Şu andaki tartışmalar, laiklik nasıl yorumlanırsa insanımız daha
mutlu olur tartışmasıdır. Cumhuriyet tarihimizde bu ilkeyle din
adamlarının bir sorunu olmadı. Laiklik ilkesi ile sorunlu din
görevlimiz yok."
Diyanet'in tanımı
Laikliği nasıl
tanımladıklarına ilişkin soruya, "Din adamlarının siyasete,
devletin işleyişine müdahil olmaması, siyasetin de dine
müdahalesinin olmamasıdır" yanıtını veren Bardakoğlu bu uygulamanın
Cumhuriyet rejimiyle başladığını söyledi. Bardakoğlu, şöyle devam
etti:
"Biz bu uzlaşıda hemfikir olduk. Diyanet, laiklik ilkesi
doğrultusunda İslam dinini, inanç, ibadet ve ahlak esaslarını
anlatacak. Din hükümlerinin anlatılmasının kanunla, mevzuatla,
Anayasa ile çelişen bir tarafı yok. Namaz kılmak isteyenlerin
camiye gitmesi, namazını kılması hiçbir şeyle çelişmiyor.
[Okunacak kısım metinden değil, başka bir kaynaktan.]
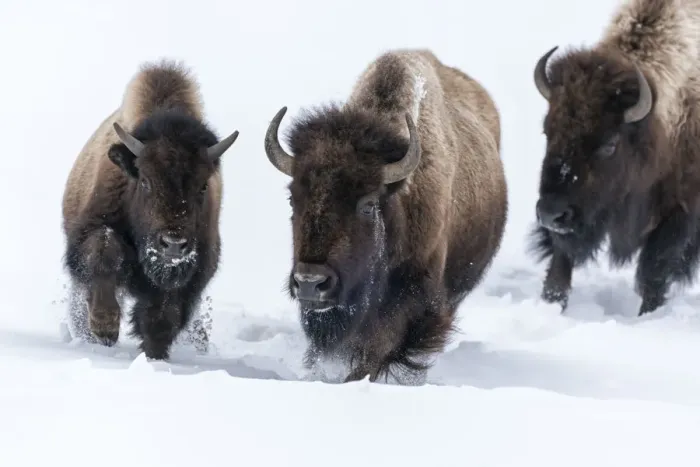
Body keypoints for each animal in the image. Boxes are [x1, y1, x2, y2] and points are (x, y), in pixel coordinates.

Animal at [62, 60, 238, 359]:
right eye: (144, 181)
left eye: (203, 186)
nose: (173, 244)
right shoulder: (90, 231)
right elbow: (105, 249)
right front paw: (105, 329)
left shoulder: (194, 270)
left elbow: (164, 313)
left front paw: (155, 356)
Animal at [531, 0, 700, 316]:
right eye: (547, 130)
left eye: (609, 144)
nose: (550, 213)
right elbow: (561, 261)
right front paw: (552, 303)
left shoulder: (679, 214)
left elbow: (654, 272)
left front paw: (647, 315)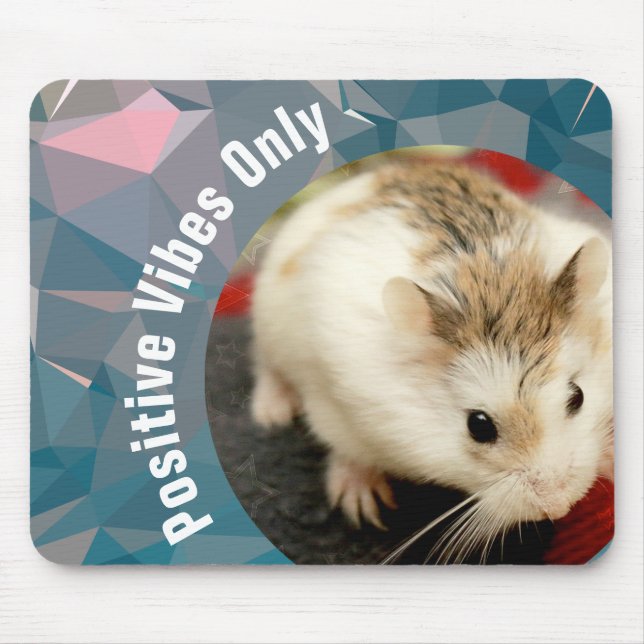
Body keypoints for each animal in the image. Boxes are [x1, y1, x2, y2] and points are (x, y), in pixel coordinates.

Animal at [250, 159, 613, 559]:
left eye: (577, 396)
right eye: (478, 426)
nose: (559, 507)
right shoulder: (334, 408)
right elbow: (348, 452)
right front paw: (364, 508)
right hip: (268, 321)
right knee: (267, 367)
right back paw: (271, 414)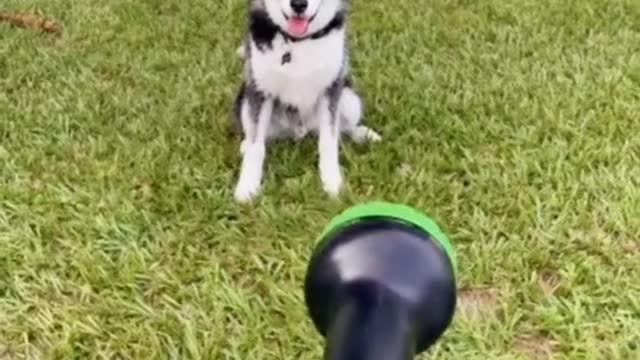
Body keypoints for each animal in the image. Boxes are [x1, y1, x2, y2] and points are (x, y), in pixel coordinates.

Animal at [231, 0, 378, 202]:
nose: (299, 5)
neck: (297, 42)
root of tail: (299, 132)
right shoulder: (259, 90)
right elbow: (256, 147)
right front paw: (247, 188)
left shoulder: (331, 89)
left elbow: (328, 141)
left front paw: (332, 183)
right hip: (244, 100)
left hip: (349, 98)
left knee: (344, 128)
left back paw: (362, 134)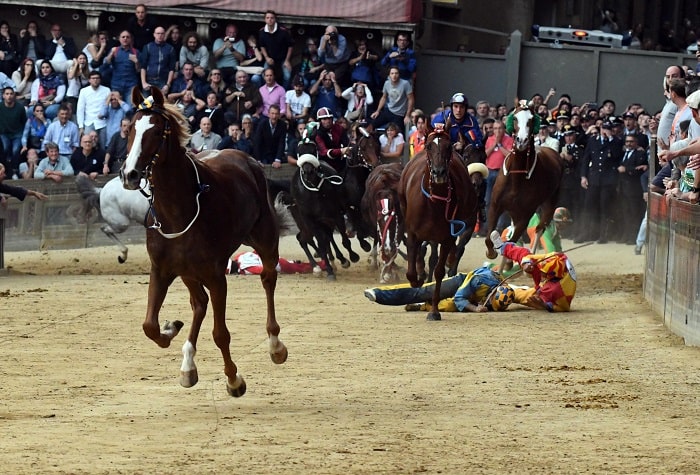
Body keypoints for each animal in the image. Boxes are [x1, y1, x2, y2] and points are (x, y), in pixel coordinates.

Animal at [120, 86, 289, 397]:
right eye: (131, 129)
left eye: (157, 131)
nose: (130, 174)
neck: (179, 210)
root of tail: (244, 158)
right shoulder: (162, 270)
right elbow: (150, 326)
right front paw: (170, 329)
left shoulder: (215, 275)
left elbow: (220, 333)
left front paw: (234, 379)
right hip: (188, 271)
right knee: (199, 303)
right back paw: (188, 364)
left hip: (265, 238)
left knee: (268, 278)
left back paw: (275, 346)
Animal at [399, 129, 478, 321]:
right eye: (429, 146)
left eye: (448, 146)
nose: (439, 172)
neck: (434, 202)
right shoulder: (412, 232)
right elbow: (412, 270)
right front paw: (419, 277)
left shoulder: (448, 235)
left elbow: (439, 270)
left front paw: (434, 311)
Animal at [484, 100, 563, 260]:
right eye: (515, 118)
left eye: (531, 119)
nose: (521, 141)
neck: (517, 177)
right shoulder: (495, 206)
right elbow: (489, 237)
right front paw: (491, 251)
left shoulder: (526, 214)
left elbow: (511, 242)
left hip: (550, 202)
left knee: (540, 227)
Bunların kanunla yapılması söz konusu değil. Siyasetin dini
kullanması doğru bulunmuyor. Bunun yanlışlığını gördük, hâlâ
görmekteyiz.
Laikliğin entelektüel düzeyde tartışılması yararlı. Yeter ki
insanlar iç dünyalarında farklı fikirlerini iç oluşuma, tepkiye
hınca dönüştürmesin."
Türban ve bazı yerlerde kadınların harem-selamlık oturtulması
konusundaki sorulara da yanıt veren Bardakoğlu, "Kadın haklarının
İslam dünyasının çok önemli sorunu ve yumuşak karnı olduğunu"
belirterek şunları söyledi:
Özgür iradeye bırakın
"İslam dini, insanı
kadın-erkek diye ayırmaz. Ayrım bizim kafamızdadır. Kadını ikinci
sınıf görme anlayışı bizim geleneğimizde, kültürümüzde, içinde
yaşadığımız şartlarda yatar. Ataerkil yapı, geleneksel
alışkanlıklar kadın hakları sorununu bizde belirgin hale
getirmiştir.
Camide erkeklerle kadınların ayrı saflarda namaz kılması dini
gerekliliktir. Bundan sonraki kısmı kadınların erkeklerin özgür
iradelerine bırakmak lazım."
Atatürkçülük ortak mutabakat
İslam dinini üç ayağa oturttuklarını vurgulayan Bardakoğlu, şunları
söyledi: "Birinci ayak; dinin ana kaynağı Kuran ve sünnettir.
İkincisi; cumhuriyetin temel ilkeleri, laiklik, Atatürkçülük, bizim
hep göz önünde bulundurduğumuz toplumun ortak mutabakatıdır.
Üçüncüsü; göz ardı edemeyeceğimiz realite olan çağdaş dünyanın
birikimi, donanımıdır."
Bardakoğlu, türban konusunda da şöyle konuştu: "14 asırdır
kadınların örtünmesi dini gerekliliktir. Bir kimsenin Müslüman
sayılması için dinin gereklerini yerine getirip getirmemesi ön şart
değildir. 'Ben Müslümanım' demesi yeterlidir. Namaz kılıp
kılmaması, başını örtüp örtmemesi dindarlık pratiği ve derecesiyle
alakalı bir husustur, Müslüman sayılmanın ön şartı değildir.